Il n’est pas nécessaire d’être technophobe pour reconnaître les dangers que l’IA, par exemple, peut représenter. Évidemment elle permettra des gains de productivité colossaux, bien sûr que les avancées potentielles dans différents domaines sont intéressantes, mais à quel prix ? Et comment seront répartis les gains attendus ? Sans compter les questions de sécurisation du flux massif de données, de remise en cause de certains emplois ou employés avec des outils comme ChatGpt. Il faut que nous nous réappropriions collectivement les technologies pour reprendre la main sur ces outils numériques  : l’aliénation produite n’est pas la seule voie possible.

– Le théâtre doit-il être un vecteur de messages ?

– Oui, car si rien n’est nouveau ni révolutionnaire dans les réflexions que soulève la pièce, l’enjeu est d’amener du «  sensible  ». C’est le rôle du théâtre, de l’art, que de rendre du théorique et du non-palpable sensibles, afin de permettre au plus grand nombre d’accéder à ce contenu. Le philosophe Bernard Stiegler, m’a beaucoup inspiré, sur l’impact des écrans, la crise écologique, la lutte contre l’ubérisation… La technique façonne le monde et notre relation avec lui. Notre être aussi. Ce sont des sujets graves et importants dont nous devons tous nous préoccuper.
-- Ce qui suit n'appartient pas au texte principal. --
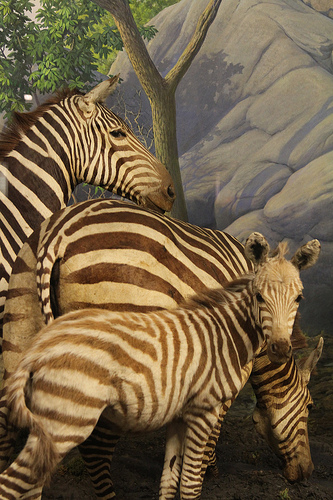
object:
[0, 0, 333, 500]
zoo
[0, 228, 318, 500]
zebra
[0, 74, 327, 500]
group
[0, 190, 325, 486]
zebra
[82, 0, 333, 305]
mountain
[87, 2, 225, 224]
tree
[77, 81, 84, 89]
leaf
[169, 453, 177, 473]
spot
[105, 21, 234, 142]
shadow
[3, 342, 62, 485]
tail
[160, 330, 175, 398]
pattern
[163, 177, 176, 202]
nose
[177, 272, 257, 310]
mane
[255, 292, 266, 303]
eye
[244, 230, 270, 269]
ear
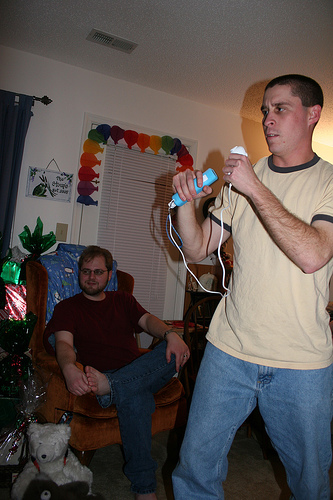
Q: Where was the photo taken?
A: In a house.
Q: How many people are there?
A: Two.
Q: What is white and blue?
A: Game controllers.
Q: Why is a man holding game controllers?
A: To play a video game.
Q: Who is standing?
A: One man.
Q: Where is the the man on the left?
A: On a chair.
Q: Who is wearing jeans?
A: Two men.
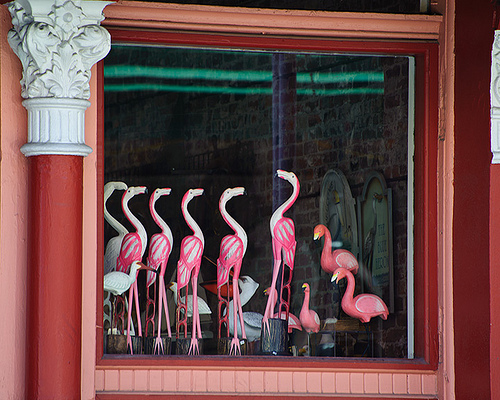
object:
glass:
[100, 43, 419, 361]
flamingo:
[145, 187, 173, 355]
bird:
[261, 169, 300, 338]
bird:
[217, 186, 248, 357]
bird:
[299, 283, 320, 356]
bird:
[115, 186, 149, 355]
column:
[7, 0, 111, 400]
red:
[271, 55, 295, 209]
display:
[101, 169, 390, 363]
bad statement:
[0, 0, 500, 400]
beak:
[314, 233, 320, 241]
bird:
[331, 267, 389, 358]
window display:
[99, 41, 416, 358]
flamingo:
[177, 188, 205, 356]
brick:
[94, 367, 438, 396]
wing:
[273, 218, 295, 251]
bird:
[314, 224, 360, 320]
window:
[100, 21, 448, 369]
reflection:
[101, 63, 388, 97]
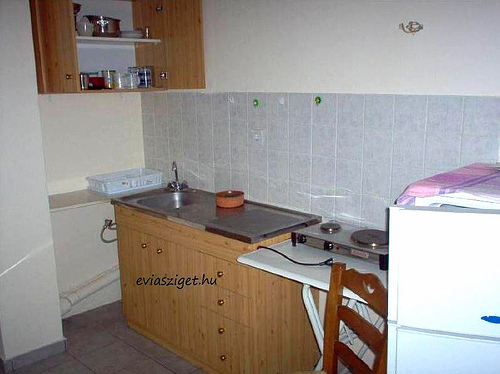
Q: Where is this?
A: This is at the kitchen.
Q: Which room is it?
A: It is a kitchen.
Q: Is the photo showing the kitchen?
A: Yes, it is showing the kitchen.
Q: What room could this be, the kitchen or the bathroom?
A: It is the kitchen.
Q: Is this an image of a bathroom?
A: No, the picture is showing a kitchen.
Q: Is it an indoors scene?
A: Yes, it is indoors.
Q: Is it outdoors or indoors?
A: It is indoors.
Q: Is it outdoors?
A: No, it is indoors.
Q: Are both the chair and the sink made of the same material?
A: No, the chair is made of wood and the sink is made of metal.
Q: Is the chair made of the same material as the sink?
A: No, the chair is made of wood and the sink is made of metal.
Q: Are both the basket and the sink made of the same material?
A: No, the basket is made of plastic and the sink is made of metal.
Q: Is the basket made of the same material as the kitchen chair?
A: No, the basket is made of plastic and the chair is made of wood.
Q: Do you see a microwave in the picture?
A: No, there are no microwaves.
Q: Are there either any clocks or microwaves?
A: No, there are no microwaves or clocks.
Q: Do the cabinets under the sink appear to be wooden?
A: Yes, the cabinets are wooden.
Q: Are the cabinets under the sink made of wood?
A: Yes, the cabinets are made of wood.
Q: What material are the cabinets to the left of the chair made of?
A: The cabinets are made of wood.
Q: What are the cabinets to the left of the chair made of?
A: The cabinets are made of wood.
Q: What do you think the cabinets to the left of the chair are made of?
A: The cabinets are made of wood.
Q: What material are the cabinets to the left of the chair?
A: The cabinets are made of wood.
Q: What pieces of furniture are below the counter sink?
A: The pieces of furniture are cabinets.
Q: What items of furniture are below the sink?
A: The pieces of furniture are cabinets.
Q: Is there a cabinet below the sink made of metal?
A: Yes, there are cabinets below the sink.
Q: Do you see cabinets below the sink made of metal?
A: Yes, there are cabinets below the sink.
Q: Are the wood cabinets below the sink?
A: Yes, the cabinets are below the sink.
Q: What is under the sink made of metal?
A: The cabinets are under the sink.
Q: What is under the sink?
A: The cabinets are under the sink.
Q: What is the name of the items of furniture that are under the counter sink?
A: The pieces of furniture are cabinets.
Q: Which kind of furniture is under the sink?
A: The pieces of furniture are cabinets.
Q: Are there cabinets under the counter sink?
A: Yes, there are cabinets under the sink.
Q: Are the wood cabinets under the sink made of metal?
A: Yes, the cabinets are under the sink.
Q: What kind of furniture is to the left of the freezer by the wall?
A: The pieces of furniture are cabinets.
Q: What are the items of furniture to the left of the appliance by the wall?
A: The pieces of furniture are cabinets.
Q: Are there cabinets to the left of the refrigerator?
A: Yes, there are cabinets to the left of the refrigerator.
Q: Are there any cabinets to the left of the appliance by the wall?
A: Yes, there are cabinets to the left of the refrigerator.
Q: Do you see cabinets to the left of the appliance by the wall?
A: Yes, there are cabinets to the left of the refrigerator.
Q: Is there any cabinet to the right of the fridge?
A: No, the cabinets are to the left of the fridge.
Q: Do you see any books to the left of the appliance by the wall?
A: No, there are cabinets to the left of the fridge.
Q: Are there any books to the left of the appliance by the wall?
A: No, there are cabinets to the left of the fridge.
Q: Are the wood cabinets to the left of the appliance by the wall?
A: Yes, the cabinets are to the left of the fridge.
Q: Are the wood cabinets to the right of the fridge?
A: No, the cabinets are to the left of the fridge.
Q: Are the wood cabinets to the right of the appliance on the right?
A: No, the cabinets are to the left of the fridge.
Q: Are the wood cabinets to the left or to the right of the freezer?
A: The cabinets are to the left of the freezer.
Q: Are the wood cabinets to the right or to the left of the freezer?
A: The cabinets are to the left of the freezer.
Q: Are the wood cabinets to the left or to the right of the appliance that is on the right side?
A: The cabinets are to the left of the freezer.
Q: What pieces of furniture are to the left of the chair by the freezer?
A: The pieces of furniture are cabinets.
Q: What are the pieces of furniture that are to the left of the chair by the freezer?
A: The pieces of furniture are cabinets.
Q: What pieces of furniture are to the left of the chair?
A: The pieces of furniture are cabinets.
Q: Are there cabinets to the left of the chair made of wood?
A: Yes, there are cabinets to the left of the chair.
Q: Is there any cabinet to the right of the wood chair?
A: No, the cabinets are to the left of the chair.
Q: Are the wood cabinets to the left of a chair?
A: Yes, the cabinets are to the left of a chair.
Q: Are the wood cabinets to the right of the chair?
A: No, the cabinets are to the left of the chair.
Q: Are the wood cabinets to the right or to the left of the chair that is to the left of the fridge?
A: The cabinets are to the left of the chair.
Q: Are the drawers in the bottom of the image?
A: Yes, the drawers are in the bottom of the image.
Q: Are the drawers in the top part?
A: No, the drawers are in the bottom of the image.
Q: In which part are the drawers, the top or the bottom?
A: The drawers are in the bottom of the image.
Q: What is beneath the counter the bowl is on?
A: The drawers are beneath the counter.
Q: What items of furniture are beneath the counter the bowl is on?
A: The pieces of furniture are drawers.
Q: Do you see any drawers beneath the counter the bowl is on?
A: Yes, there are drawers beneath the counter.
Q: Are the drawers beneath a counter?
A: Yes, the drawers are beneath a counter.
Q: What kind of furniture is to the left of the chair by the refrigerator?
A: The pieces of furniture are drawers.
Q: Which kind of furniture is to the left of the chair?
A: The pieces of furniture are drawers.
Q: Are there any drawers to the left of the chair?
A: Yes, there are drawers to the left of the chair.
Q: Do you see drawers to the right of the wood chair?
A: No, the drawers are to the left of the chair.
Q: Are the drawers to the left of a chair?
A: Yes, the drawers are to the left of a chair.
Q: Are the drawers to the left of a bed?
A: No, the drawers are to the left of a chair.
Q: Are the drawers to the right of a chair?
A: No, the drawers are to the left of a chair.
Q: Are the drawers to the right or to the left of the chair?
A: The drawers are to the left of the chair.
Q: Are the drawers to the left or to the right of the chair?
A: The drawers are to the left of the chair.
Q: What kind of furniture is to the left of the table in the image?
A: The pieces of furniture are drawers.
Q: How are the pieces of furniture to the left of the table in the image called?
A: The pieces of furniture are drawers.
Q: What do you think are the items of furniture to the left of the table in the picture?
A: The pieces of furniture are drawers.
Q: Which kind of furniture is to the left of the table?
A: The pieces of furniture are drawers.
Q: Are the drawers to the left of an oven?
A: No, the drawers are to the left of the table.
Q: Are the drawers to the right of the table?
A: No, the drawers are to the left of the table.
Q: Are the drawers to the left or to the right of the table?
A: The drawers are to the left of the table.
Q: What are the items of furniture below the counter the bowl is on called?
A: The pieces of furniture are drawers.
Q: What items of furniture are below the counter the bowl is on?
A: The pieces of furniture are drawers.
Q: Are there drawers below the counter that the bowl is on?
A: Yes, there are drawers below the counter.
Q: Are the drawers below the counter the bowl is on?
A: Yes, the drawers are below the counter.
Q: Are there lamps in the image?
A: No, there are no lamps.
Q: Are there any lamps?
A: No, there are no lamps.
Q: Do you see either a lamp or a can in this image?
A: No, there are no lamps or cans.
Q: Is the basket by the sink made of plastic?
A: Yes, the basket is made of plastic.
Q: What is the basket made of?
A: The basket is made of plastic.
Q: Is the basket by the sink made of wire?
A: No, the basket is made of plastic.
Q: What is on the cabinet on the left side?
A: The basket is on the cabinet.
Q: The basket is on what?
A: The basket is on the cabinet.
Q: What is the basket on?
A: The basket is on the cabinet.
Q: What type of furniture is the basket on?
A: The basket is on the cabinet.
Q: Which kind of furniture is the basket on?
A: The basket is on the cabinet.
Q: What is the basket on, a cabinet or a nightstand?
A: The basket is on a cabinet.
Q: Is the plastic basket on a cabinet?
A: Yes, the basket is on a cabinet.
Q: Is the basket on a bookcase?
A: No, the basket is on a cabinet.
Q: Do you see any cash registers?
A: No, there are no cash registers.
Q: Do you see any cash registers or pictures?
A: No, there are no cash registers or pictures.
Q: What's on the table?
A: The burner is on the table.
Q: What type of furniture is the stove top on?
A: The stove top is on the table.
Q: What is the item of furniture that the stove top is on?
A: The piece of furniture is a table.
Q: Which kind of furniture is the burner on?
A: The stove top is on the table.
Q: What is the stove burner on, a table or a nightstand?
A: The stove burner is on a table.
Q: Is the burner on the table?
A: Yes, the burner is on the table.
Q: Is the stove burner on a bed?
A: No, the stove burner is on the table.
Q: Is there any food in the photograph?
A: No, there is no food.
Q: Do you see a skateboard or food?
A: No, there are no food or skateboards.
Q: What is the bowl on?
A: The bowl is on the counter.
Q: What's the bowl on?
A: The bowl is on the counter.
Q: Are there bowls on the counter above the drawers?
A: Yes, there is a bowl on the counter.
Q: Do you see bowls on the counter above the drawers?
A: Yes, there is a bowl on the counter.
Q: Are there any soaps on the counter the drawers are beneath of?
A: No, there is a bowl on the counter.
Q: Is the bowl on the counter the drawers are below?
A: Yes, the bowl is on the counter.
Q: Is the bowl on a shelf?
A: No, the bowl is on the counter.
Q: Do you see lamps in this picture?
A: No, there are no lamps.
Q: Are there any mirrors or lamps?
A: No, there are no lamps or mirrors.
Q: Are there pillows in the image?
A: No, there are no pillows.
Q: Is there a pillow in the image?
A: No, there are no pillows.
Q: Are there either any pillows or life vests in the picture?
A: No, there are no pillows or life vests.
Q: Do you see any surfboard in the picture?
A: No, there are no surfboards.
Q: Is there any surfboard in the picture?
A: No, there are no surfboards.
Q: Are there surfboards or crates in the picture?
A: No, there are no surfboards or crates.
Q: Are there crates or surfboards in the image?
A: No, there are no surfboards or crates.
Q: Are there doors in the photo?
A: Yes, there is a door.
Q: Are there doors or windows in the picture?
A: Yes, there is a door.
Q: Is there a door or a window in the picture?
A: Yes, there is a door.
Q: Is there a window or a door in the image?
A: Yes, there is a door.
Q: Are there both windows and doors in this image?
A: No, there is a door but no windows.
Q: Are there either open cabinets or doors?
A: Yes, there is an open door.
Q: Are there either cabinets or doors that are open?
A: Yes, the door is open.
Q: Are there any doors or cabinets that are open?
A: Yes, the door is open.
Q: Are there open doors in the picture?
A: Yes, there is an open door.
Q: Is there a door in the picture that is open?
A: Yes, there is a door that is open.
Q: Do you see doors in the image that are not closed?
A: Yes, there is a open door.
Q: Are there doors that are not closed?
A: Yes, there is a open door.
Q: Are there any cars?
A: No, there are no cars.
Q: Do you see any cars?
A: No, there are no cars.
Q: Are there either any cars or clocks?
A: No, there are no cars or clocks.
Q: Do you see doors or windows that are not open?
A: No, there is a door but it is open.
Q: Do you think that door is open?
A: Yes, the door is open.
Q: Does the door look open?
A: Yes, the door is open.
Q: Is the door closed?
A: No, the door is open.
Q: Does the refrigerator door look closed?
A: No, the door is open.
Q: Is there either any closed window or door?
A: No, there is a door but it is open.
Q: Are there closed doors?
A: No, there is a door but it is open.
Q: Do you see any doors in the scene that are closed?
A: No, there is a door but it is open.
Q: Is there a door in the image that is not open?
A: No, there is a door but it is open.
Brecht aussi est une inspiration. Même sans être nécessairement aussi militant qu’il l’était, il faut rendre les processus systémiques accessibles. Cela n’empêche pas d’utiliser les sous-textes, de ne pas être forcément explicite. Parfois, cela dessert aussi d’être trop clair.

Une autre inspiration, c’est le « théâtre forum ». Dans le «  théâtre de l’opprimé  » du Brésilien Augusto Boal, c’est même le public qui devient acteur de la scène. Le souhait, par cette pièce et cette démarche, n’est pas de proposer une solution aux enjeux évoqués, mais d’offrir une mise en scène pour que le public trouve la solution.


Ancien adhérent de l’Ugict-Cgt, Luc Mouret a monté une section Cgt au sein d’une entreprise de conseil pour les Cse. Et 2016, il s’est lancé dans le théâtre à temps plein, avec trois casquettes  : formateur, comédien d’improvisation théâtrale et metteur en scène.

  • Luc Mouret, Système d’exploitation, jusqu’au 15 avril, les jeudis, vendredis et samedis à 21h30, à La Folie Théâtre, 6 rue de la Folie-Méricourt, Paris 11e.